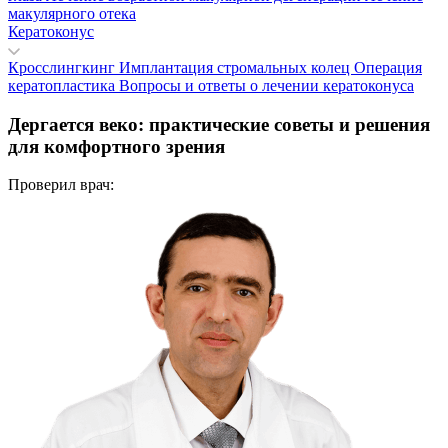
макулярного отека
Кератоконус
Кросслингкинг
Имплантация стромальных колец
Операция
кератопластика
Вопросы и ответы о лечении кератоконуса
Дергается веко: практические советы и решения
для комфортного зрения
Проверил врач:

### Exercise brief
Output each record above exactly; omit the images.

### Answer section
макулярного отека
Кератоконус
Кросслингкинг
Имплантация стромальных колец
Операция
кератопластика
Вопросы и ответы о лечении кератоконуса
Дергается веко: практические советы и решения
для комфортного зрения
Проверил врач:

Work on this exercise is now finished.